I agree that you have to change the way you think with streaming SQL. It's not like working in a regular language. Honestly, even though I've used a stream SQl language a lot, I can't decide which way is easier.

For your problem, I suggest:

Have the sum output intermediate values on every tuple that updates it (don't know exactly how to express this in Coral8 language, but something like "output all every 1").

Select this output into a window that keep the last 1 tuple.

When a GUI requests an update, join this request tuple with the window. This will produce one tuple of output (joining 1 tuple with 1 tuple) that contains the sum. Send this back to the GUI.

Another option is simply to output intermediate values every 30 seconds. The GUI subscribes to this feed and has to wait at most 30 seconds to get the latest value.

In either case, anything needing the summary at the end of the day will have to subscribe to a second stream which filters the intermediate values and only publishes one at the end of the day.

Hans said...

From my previous comment: with the window idea, I think that rather than joining in a request message to that window and sending back a response, maybe a client can just connect and select the one value that's in the window. Sort of like a regular database.

marc said...

Hans,

Having the user wait 30 seconds, or even 10 seconds, is not acceptable to traders who are used to instantaneous response.

I don't want the CEP engine to publish into my GUI every time it receives a new tuple. I want a simple request/response interface into the CEP engine that will let me query the state of any stream or any variable.
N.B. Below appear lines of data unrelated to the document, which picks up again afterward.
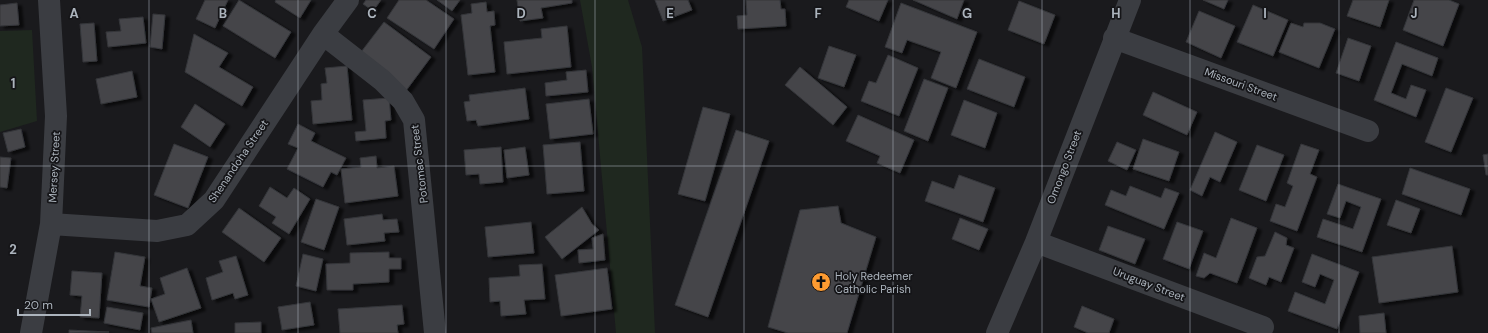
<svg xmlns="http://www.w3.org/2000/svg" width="1488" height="333" viewBox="0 0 1488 333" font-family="'DM Sans',sans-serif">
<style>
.green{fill:#1f281f}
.building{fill:#44454a;stroke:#343539;filter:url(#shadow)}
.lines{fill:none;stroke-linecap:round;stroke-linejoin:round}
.minor{stroke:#3b3d42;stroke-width:22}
.grid{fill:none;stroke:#acb4bd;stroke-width:1;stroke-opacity:0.55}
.labels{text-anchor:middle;stroke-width:3.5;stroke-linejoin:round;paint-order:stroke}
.street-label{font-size:11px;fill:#acb4bd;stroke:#151518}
.poi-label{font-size:11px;fill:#acb4bd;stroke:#151518;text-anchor:start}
.grid-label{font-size:13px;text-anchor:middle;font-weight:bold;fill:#acb4bd;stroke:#151518;stroke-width:3.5;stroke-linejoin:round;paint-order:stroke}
</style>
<defs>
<filter id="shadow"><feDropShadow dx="4.5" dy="2.5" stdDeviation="1" flood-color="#0009"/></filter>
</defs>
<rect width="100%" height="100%" fill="#1a1a1d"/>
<path class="green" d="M580,0h48l14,47 13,286h-39l-24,-266z
M32,30l5,91 -37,11v-101z"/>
<path class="building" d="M205,0h23l-13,28 -19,-9z
M239,0l52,32 -16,26 -52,-32z
M276,0h35l-11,18 -25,-16z
M366,0h15l-8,11 -10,-7z
M399,0h27l28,19 -20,30 -47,-31z
M437,0h23l-8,11z
M517,0h55v3l-31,5 2,10 -23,3z
M655,0h33l4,10 -29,11z
M746,0h34l1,9h4l1,17 -48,3 -1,-13 10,-1z
M849,0h39l-9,21 -33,-14z
M913,0h51l-7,19z
M1203,0h25l-4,9z
M1353,0h36l-9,27 -33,-11z
M1414,0h35l10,4 -16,42 -40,-16z
M1019,1l36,14 -11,29 -36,-14z
M486,2l1,10 7,-1 1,14 -5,1 5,46 -27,3 -7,-60 11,-2 -1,-9z
M17,3l2,22 -19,1v-21z
M901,3l76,29 -21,56 -25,-10 10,-26 -34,-12 -5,13 -17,-6z
M1253,5l35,15 -15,36 -36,-14z
M1199,11l36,15 -14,32 -35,-16z
M153,14l12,1 -3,34 -12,-2z
M143,17l3,26 -38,4 -2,-15 15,-1 -2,-12z
M384,22l47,35 -26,35 -47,-36z
M94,23l3,38 -14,1 -3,-38z
M1291,23l12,4 1,-4h16l15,6 -16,39 -40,-16z
M567,26l4,41 -64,7 -3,-32 38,-4 -1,-9z
M194,34l34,19 -9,14 34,20 -11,19 -57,-34z
M1348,38l23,8 -12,35 -23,-8z
M1396,42l42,16 -6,18 -30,-12 -11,29 15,6 5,-14 15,5 -10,27 -42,-17z
M829,46l27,9 -12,32 -26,-9z
M888,55l30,13 -19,48 -38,-15 8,-20 7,2z
M979,59l46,18 -11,30 -47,-18z
M347,66l5,54 -39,4 -2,-23 11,-1 -1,-16 6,-1 -2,-15z
M800,67l47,40 -14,18 -48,-40z
M586,70l2,22 -42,4 -1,-13 22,-3 -1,-8z
M132,71l5,26 -36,7 -5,-25z
M924,79l24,9 -20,53 -24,-10z
M525,88l4,31 -51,7 -2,-6 -9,1 -3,-19 6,-1 -1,-6z
M1446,88l27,10 -22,54 -26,-10z
M1153,92l44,20 -10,23 -44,-20z
M389,98l2,22 -6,1 1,17 -30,3 -1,-9 11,-1 -3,-31z
M589,99l4,35 -43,5 -4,-35z
M964,100l33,13 -12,35 -34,-13z
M195,104l30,20 -15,23 -29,-20z
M703,107l27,7 -25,87 -27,-7z
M858,115l56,25 -14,33 -23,-10 3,-7 -34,-15z
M298,124l17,9 -4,8 35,17 -9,17 -6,-3 -8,15 -36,-18 11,-21 -10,-4z
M21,129l4,18 -17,5 -5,-19z
M736,130l33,11 -61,176 -33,-12z
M1215,132l22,10 -17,40 -10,-5 -8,19 -12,-6z
M1143,139l36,13 -10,29 -36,-12z
M580,142l4,49 -37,3 -4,-49z
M1117,142l19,8 -9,20 -19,-9z
M174,144l34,13 -20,51 -34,-13z
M1301,144l18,6 -9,24 7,3 -20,54 -27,-10 6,-17 9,3 8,-21 -6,-3z
M1257,145l27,10 -18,46 -27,-11z
M501,147l2,35 -23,2 -1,-10 -13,1 -2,-25z
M525,147l4,28 -22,3 -3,-28z
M1488,154v21h-2l-3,-20z
M376,156l1,12 17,-2 4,30 -53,7 -4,-34 20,-2 -1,-9z
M0,157l11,1 -4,30 -7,-1z
M1410,168l60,21 -9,26 -59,-21z
M959,175l36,13 -12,34 -58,-21 7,-20 22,8z
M1338,184l43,15 -19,53 -45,-15 6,-18 30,10 8,-22 -15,-6 -6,17 -13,-4z
M1130,186l31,12 4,-10 14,5 -15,36 -59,-24 6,-15 15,6z
M270,187l17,11 7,-10 16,11 -21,35 -17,-11 4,-6 -17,-11z
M316,199l23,8 -15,43 -23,-8z
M1396,200l24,9 -9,24 -24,-8z
M838,206l3,17 35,14 -29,96h-59l-20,-6 32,-117z
M582,207l10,17 7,6 -37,29 -17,-22z
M239,208l42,30 -17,24 -42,-30z
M382,214l1,6 14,-1 2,13 -15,1 1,8 -38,4 -3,-26z
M960,218l28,11 -9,21 -27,-11z
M1231,218l26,10 -20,55 -27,-10 -6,5 -8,-2 8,-23 12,5z
M531,222l3,31 -46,4 -3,-30z
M1177,222l26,9 -14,38 -26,-10z
M1108,226l37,13 -10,25 -36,-14z
M1275,232l12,6 -1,7 8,3 -13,34 -12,-5 -3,8 -17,-7 8,-21 8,-1z
M603,234l2,26 -26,3 -1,-13 15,-1 -1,-11z
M1452,246l6,46 -79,11 -7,-46z
M115,252l30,5 -5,29 12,2 -3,19 -42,-7z
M389,252v6h12v11h-12v13l-36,2v6h-26l-1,-26 24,-1v-10z
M303,254l20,5 -7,32 -20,-5z
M1312,254l47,18 -22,57 -49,-18 7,-19 30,12 9,-24 -14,-6 -5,13 -13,-5z
M236,256l12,39 -13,4 -2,-6 -21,7 -6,-22 17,-6 -4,-11z
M542,264l3,35 -21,1 2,14 -25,2 -1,-15 -10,1 -1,-24 31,-2 -1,-11z
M187,268l14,40 -42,14 -8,-23 14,-5 -5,-16z
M607,268l5,41 -51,7 -6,-41z
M72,271l30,2 -3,45 -19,-1 2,-21 -12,-1z
M310,302l4,23 -32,5 -4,-23z
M402,305l2,19 -7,1 1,8h-58l-2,-24z
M1082,306l32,13 -5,14h-21l-14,-6z
M107,307l36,6 -3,17 -36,-7z
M1384,313l2,20h-26l-1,-17z
M191,320l2,13h-41l-1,-5z
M261,322v11h-26v-10z
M69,330l40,2 -40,1z"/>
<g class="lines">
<path class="minor" d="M323,34l59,46 21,21 11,19 21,213
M1114,38l254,93
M51,224l106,7 30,-6 27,-25 109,-166 25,-34
M1036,242l227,85
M31,333l20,-109 5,-108 -7,-116
M997,333l39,-91 94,-242"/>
</g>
<path class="grid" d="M149,0v333M298,0v333M446,0v333M595,0v333M744,0v333M893,0v333M1042,0v333M1190,0v333M1339,0v333M0,166h1488"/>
<defs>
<symbol id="church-disc" viewBox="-11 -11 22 22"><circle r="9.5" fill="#fd9b31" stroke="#151518"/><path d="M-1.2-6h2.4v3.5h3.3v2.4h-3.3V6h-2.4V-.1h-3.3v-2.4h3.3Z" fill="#111"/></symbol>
</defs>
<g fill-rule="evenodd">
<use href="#church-disc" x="810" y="271" width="22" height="22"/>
</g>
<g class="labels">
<g class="street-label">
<text transform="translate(1241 84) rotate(20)" y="4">Missouri Street</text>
<text transform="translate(238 161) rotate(-56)" y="4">Shenandoha Street</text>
<text transform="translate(419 164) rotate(-97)" y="4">Potomac Street</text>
<text transform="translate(54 167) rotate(-87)" y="4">Mersey Street</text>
<text transform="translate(1064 167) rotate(-69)" y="4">Omongo Street</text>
<text transform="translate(1149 284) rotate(21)" y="4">Uruguay Street</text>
</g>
<g class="poi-label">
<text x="835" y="280">Holy Redeemer<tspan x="835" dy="13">Catholic Parish</tspan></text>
</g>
</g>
<g class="grid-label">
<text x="74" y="18">A</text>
<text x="223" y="18">B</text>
<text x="372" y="18">C</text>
<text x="521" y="18">D</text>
<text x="670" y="18">E</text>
<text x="818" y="18">F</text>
<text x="967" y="18">G</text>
<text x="1116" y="18">H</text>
<text x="1265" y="18">I</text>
<text x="1414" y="18">J</text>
<text x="13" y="88">1</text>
<text x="13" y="254">2</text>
</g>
<path d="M18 309v6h72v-6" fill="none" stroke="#acb4bd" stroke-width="2"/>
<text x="24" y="309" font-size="12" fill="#acb4bd" stroke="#151518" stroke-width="3" paint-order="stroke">20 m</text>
</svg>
I want to have "pull" mechanisms as well as "push" mechanisms.

The question comes down to: has the CEP vendor exposed a fine-grained API to the developer so that the developer can take total control of the CEP engine, and push and pull values into streams and variables.

Hans said...

I suppose that it boils down to this:

You can create a window that contains a single tuple with the very most current value of the volume. This is like having a table with one row and doesn't mean publishing a message every time a new execution report comes in.

If Coral8 allows the client to query the value of this window directly, then you have what you want. Every time they want an update, select from this window and use the one row to display the volume.

If not, it will be annoying.

AXW said...

In SB you can do the materialized window to store the last value. Then "query" (join) it to a request tuple and grab your results on the way out.

However, you're not going to get request/response in any 'pure' stream solution.

As a practical solution, you're going to have to most likely store your current values outside the stream.

--aaron (formerly of SB)

Hans said...

Hi Aaron, didn't have a very long career with SB, huh?

This was the solution I was suggesting but I thought that maybe a product would allow one to query into the materialized window directly, rather than using the request-response tuples.

Jon said...

I'm not sure if other CEP platforms have this, but the Aleri Streaming Platform does have a SQL interface that one can use to pull data from streams. The SQL interface can be accessed by JDBC or ODBC drivers that ship with the product, or a native interface that is the same as the Postgres native interface. In fact, the SQL interface is an integral part of one of Aleri's vertical applications, Liquidity Management.

Anonymous said...

Esper features a pull API that can be called upon to retrieve current state.